Na primeira etapa de provas, os candidatos ao Enem de 2023 foram convidados a elaborar, entre diversos temas, uma redação tratando dos “desafios para o enfrentamento da invisibilidade do trabalho de cuidado realizado pela mulher no Brasil”, que, antes de tudo, tem o viés pedagógico ao levar para a sala de aula uma questão que perpassa o cotidiano sem ganhar a necessária atenção.
Pelo país afora, mulheres exercem no mínimo três turnos de trabalho sem o devido reconhecimento, e aquelas que se dedicam única e exclusivamente ao trabalho de casa não recebem nenhuma contrapartida. Em ambos os casos, são invisíveis não apenas quando se trata de reconhecimento, mas também nas políticas salariais da maioria das empresas. Mesmo em funções diferentes, recebem vencimentos menores do que homens.
Há, além disso, outros fatores como baixo acesso aos postos de liderança. As grandes corporações ainda são administradas sob o olhar masculino, ignorando competências, com raras exceções. Há avanços, é fato, mas ainda prevalece um longo caminho a ser trilhado para igualar o jogo. Nas muitas funções de comando, as mulheres ainda são vistas pelo olhar enviesado, sendo obrigadas a provar sua competência permanentemente.

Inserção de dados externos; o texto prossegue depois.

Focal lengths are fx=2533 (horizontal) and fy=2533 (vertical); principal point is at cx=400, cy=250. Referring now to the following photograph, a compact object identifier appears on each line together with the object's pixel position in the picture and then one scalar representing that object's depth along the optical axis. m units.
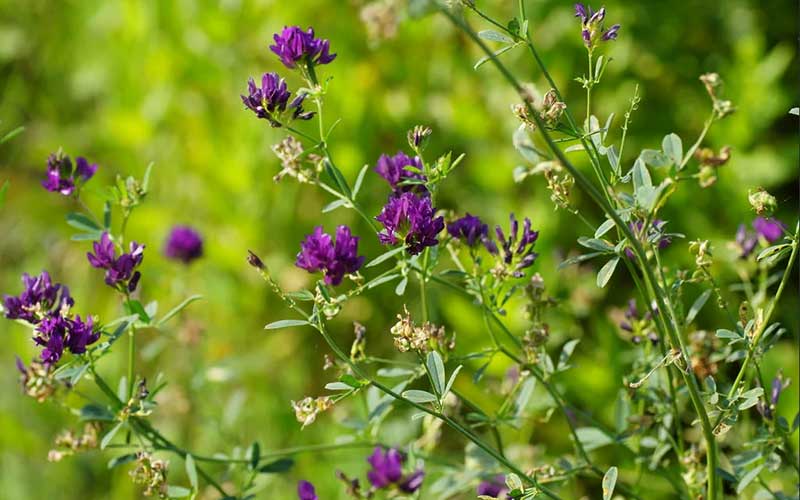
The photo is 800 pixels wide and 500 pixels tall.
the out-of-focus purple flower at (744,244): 0.96
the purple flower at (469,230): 0.92
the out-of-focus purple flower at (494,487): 0.96
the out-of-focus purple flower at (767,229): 0.98
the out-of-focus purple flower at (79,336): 0.88
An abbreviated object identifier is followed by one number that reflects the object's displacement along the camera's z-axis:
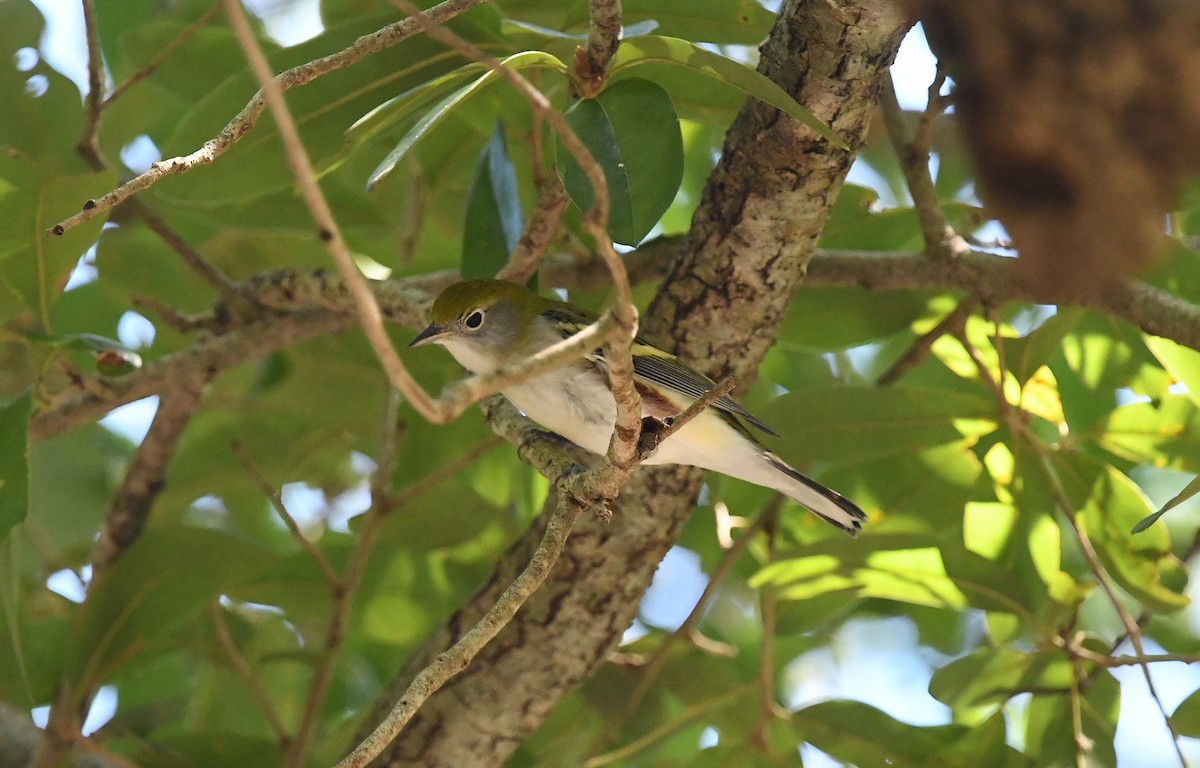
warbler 4.97
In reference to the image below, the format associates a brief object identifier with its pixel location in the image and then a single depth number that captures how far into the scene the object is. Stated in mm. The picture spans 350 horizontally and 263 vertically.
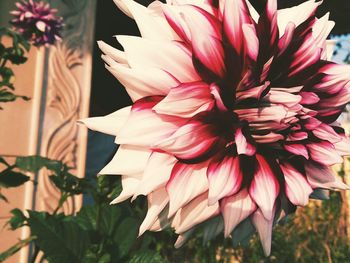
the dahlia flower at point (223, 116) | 300
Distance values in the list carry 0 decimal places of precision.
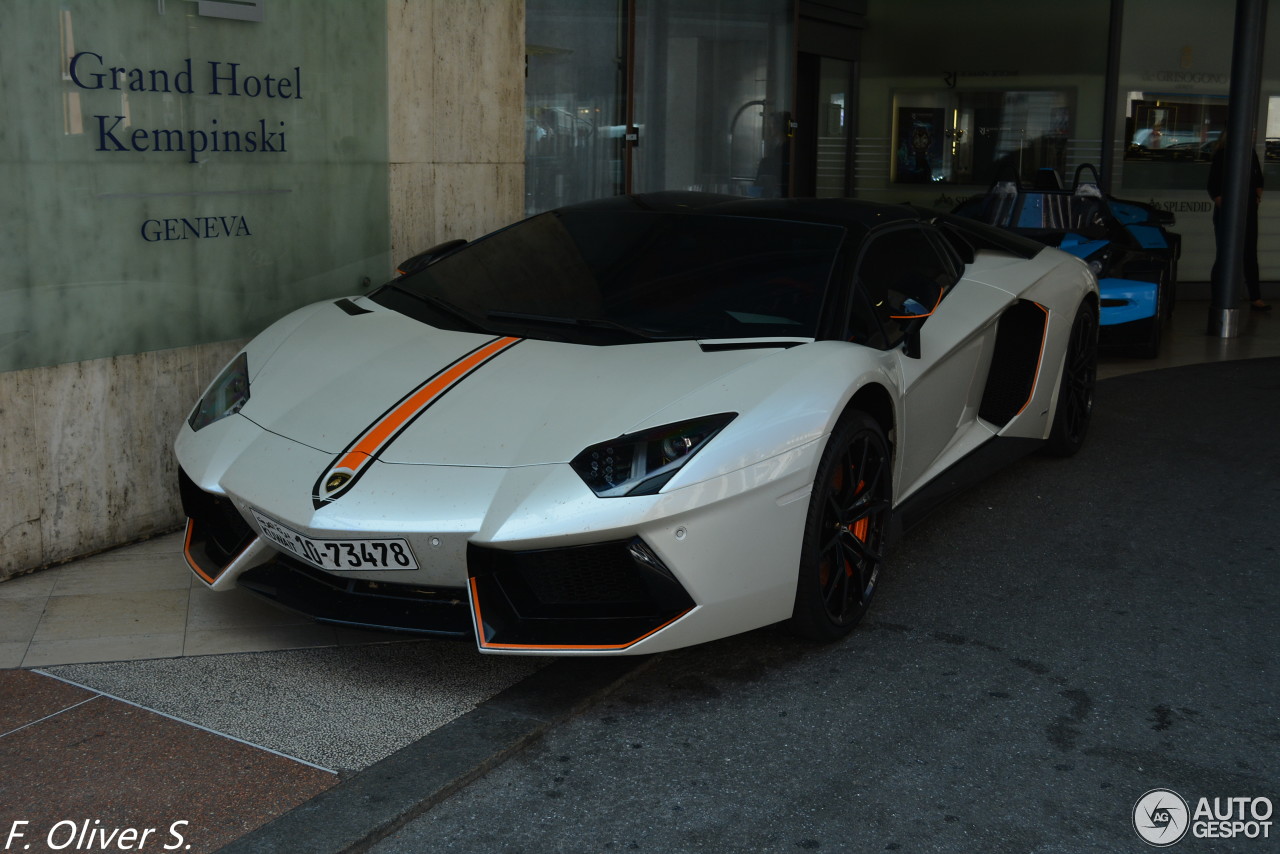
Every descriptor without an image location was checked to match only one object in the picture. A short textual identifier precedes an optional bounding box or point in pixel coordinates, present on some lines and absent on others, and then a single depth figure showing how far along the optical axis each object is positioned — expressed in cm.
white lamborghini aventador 309
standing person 986
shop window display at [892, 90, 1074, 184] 1307
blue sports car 844
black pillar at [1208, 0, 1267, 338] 920
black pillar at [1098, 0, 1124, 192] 1266
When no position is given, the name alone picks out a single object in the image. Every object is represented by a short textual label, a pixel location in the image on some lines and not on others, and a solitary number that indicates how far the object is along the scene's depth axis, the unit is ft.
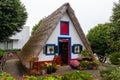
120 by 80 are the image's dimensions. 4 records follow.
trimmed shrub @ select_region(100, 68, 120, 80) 13.58
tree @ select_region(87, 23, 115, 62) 35.08
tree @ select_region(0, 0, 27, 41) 24.19
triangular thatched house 22.97
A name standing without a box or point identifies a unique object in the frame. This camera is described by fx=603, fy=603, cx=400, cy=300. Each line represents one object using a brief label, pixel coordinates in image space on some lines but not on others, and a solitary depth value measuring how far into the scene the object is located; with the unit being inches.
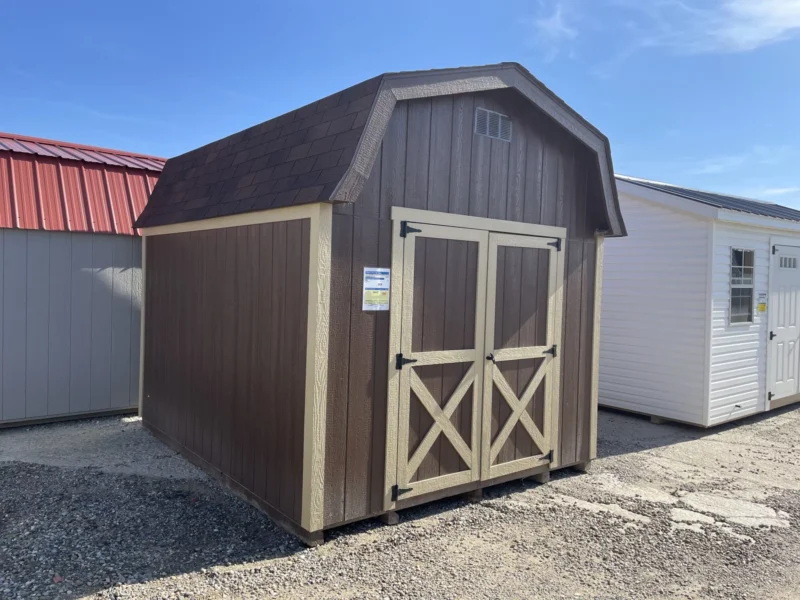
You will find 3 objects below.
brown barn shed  147.3
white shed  273.4
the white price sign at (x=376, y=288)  151.9
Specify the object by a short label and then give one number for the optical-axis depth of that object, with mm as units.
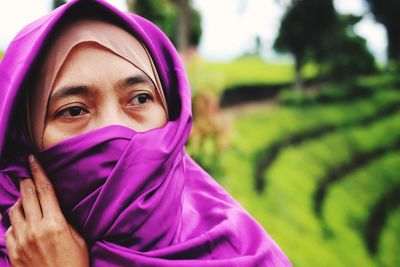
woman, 975
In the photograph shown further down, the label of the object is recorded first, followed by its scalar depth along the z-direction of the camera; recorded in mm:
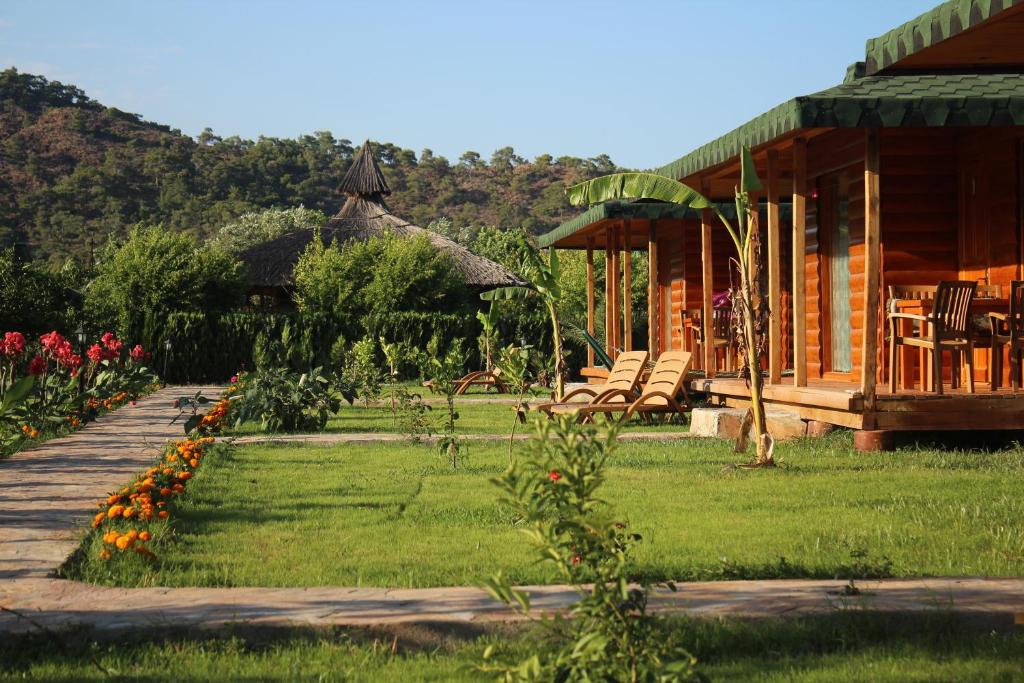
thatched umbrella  37062
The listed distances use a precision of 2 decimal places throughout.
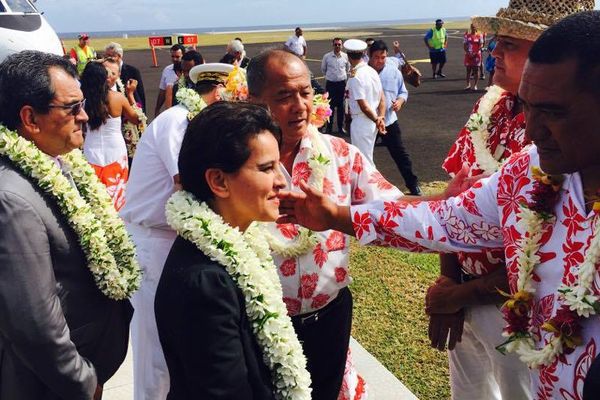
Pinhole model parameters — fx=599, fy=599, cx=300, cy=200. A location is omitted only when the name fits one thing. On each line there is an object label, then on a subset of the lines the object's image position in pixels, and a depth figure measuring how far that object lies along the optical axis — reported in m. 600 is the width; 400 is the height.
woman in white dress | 6.23
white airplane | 9.27
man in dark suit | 2.15
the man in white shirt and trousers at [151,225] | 3.21
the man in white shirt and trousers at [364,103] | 8.05
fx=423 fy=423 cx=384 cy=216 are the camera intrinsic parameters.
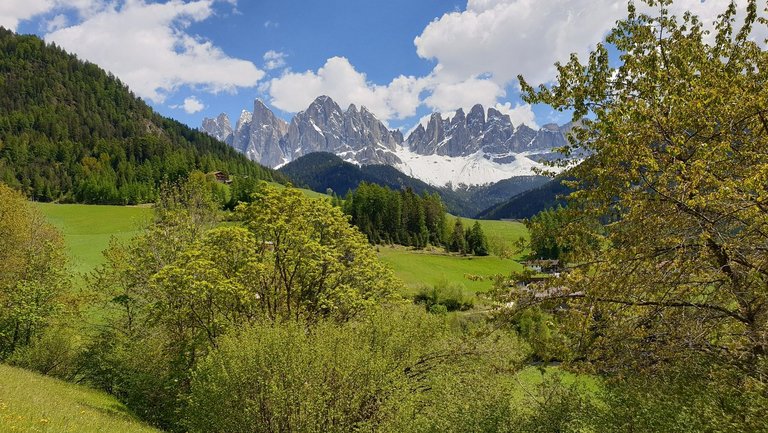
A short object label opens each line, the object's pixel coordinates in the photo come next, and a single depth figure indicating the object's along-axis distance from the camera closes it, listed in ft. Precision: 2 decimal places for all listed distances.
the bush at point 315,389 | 55.52
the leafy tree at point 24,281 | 95.71
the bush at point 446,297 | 222.69
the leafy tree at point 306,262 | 85.15
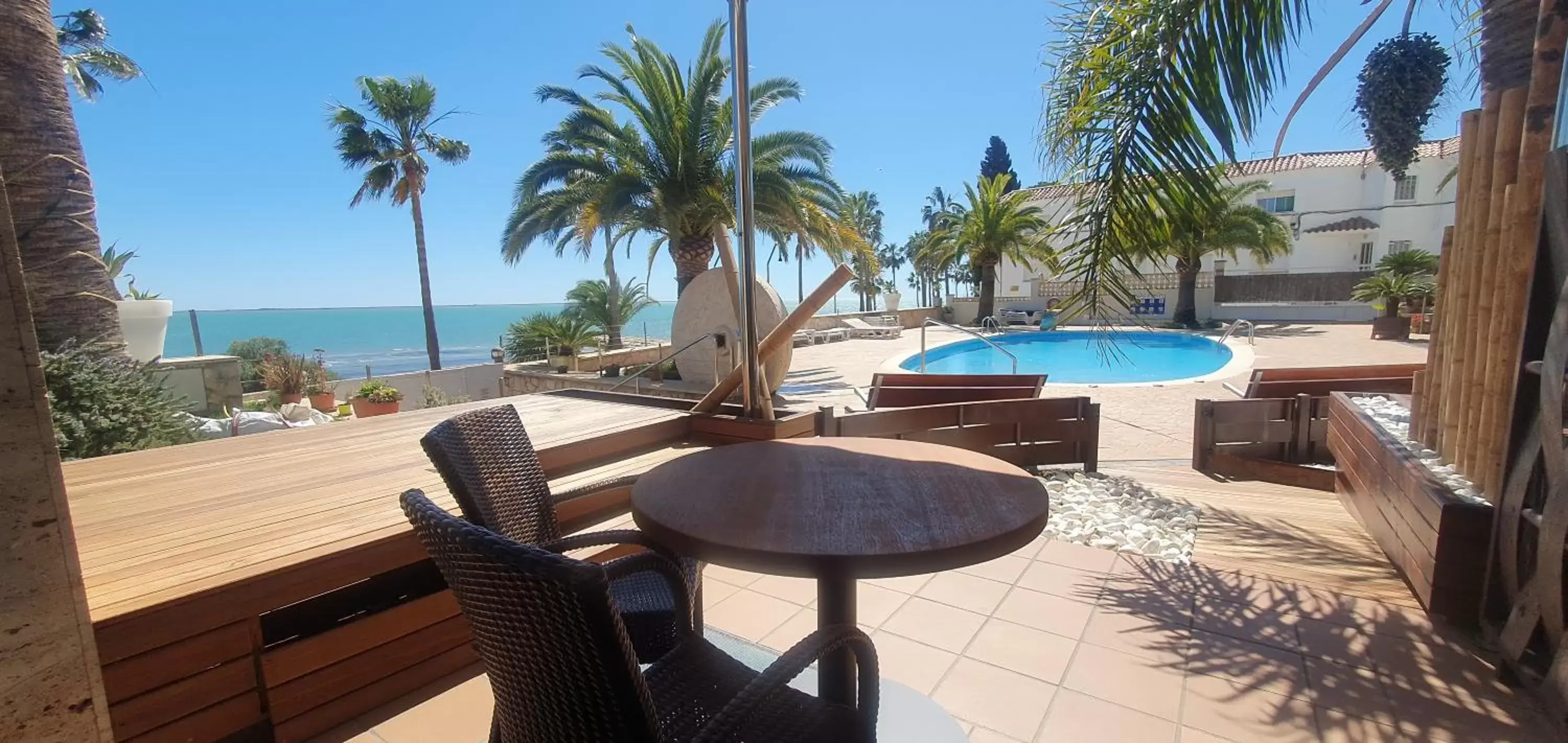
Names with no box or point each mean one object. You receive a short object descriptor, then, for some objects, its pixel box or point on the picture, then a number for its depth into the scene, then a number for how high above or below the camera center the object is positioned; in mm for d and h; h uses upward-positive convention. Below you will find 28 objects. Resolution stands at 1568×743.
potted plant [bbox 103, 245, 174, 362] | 5355 +54
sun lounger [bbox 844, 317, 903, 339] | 20250 -721
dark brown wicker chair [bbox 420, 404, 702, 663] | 1384 -445
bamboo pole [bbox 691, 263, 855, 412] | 2822 -26
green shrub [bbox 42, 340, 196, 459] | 3971 -509
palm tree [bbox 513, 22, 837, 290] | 10375 +2902
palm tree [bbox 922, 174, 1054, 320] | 18906 +2388
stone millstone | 9070 +10
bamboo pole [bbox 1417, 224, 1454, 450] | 2857 -374
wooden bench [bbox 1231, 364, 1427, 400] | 5730 -795
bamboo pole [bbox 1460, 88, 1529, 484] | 2338 +75
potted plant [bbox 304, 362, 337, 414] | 9047 -971
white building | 23641 +3388
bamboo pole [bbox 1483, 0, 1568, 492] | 2133 +294
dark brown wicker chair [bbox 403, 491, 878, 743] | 688 -422
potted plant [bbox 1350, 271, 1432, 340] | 13609 -9
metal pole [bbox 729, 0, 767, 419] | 2473 +491
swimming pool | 14422 -1404
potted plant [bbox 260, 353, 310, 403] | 8930 -753
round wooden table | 1146 -429
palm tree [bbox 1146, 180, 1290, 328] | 16875 +1634
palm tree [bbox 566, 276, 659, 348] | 16141 +327
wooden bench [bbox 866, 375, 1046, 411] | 5602 -760
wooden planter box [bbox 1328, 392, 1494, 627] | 2207 -924
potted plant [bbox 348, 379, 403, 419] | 8328 -1041
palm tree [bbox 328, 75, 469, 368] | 15242 +4593
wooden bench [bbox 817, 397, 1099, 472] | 4664 -935
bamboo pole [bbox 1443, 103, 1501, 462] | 2492 +85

Ao tratar da invisibilidade, o MEC estabeleceu também o desafio de os jovens terem um olhar diferente, por serem eles o futuro. Além das mulheres, há uma expressiva parcela de pessoas invisíveis, ignoradas cotidianamente e só lembradas quando há algum fator externo. Um caso emblemático são os garis. Percorrem as ruas, e pouco se sabe de suas vidas, mas basta não haver a coleta para sempre lembrados.
No caso das mulheres, a situação se agrava por ranços históricos que ainda permanecem em algumas regiões do planeta, nas quais são tratadas como pessoas de segunda linha, sendo privadas de várias questões, entre elas o direito de votar ou de dirigir.
No Brasil, uma das facetas dessa invisibilidade está na política. É desconhecido algum partido de médio ou grande porte sendo comandado por alguma mulher. No Congresso Nacional, que deveria reverberar o estrato da sociedade, o número de parlamentares do sexo feminino não corresponde à parcela da população, e muito menos dos colégios eleitorais. Em ambos, são maioria; na política, pouco mais de 20%.
A invisibilidade se manifesta sob diversas formas. Quando se discute a violência contra as mulheres, os números são estarrecedores, fruto de uma visão de quem (paradoxalmente ao debate sobre invisibilidade) as vê como um objeto de sua propriedade. Os casos de feminicídio comprovam tal cenário, já que a maioria das ocorrências é resultado de quem não aceita a separação, mesmo tendo sido responsável por tal desenlace, sobretudo depois de um histórico de agressões físicas ou psicológicas.
Os alunos, ao tratarem do tema, têm, ao mesmo tempo, a chance de uma necessária reflexão, que pode servir de pauta para suas vidas. O exame não deve servir apenas para aprovação, mas também para formação de cidadãos e cidadãs, como foi o caso do teste do último domingo.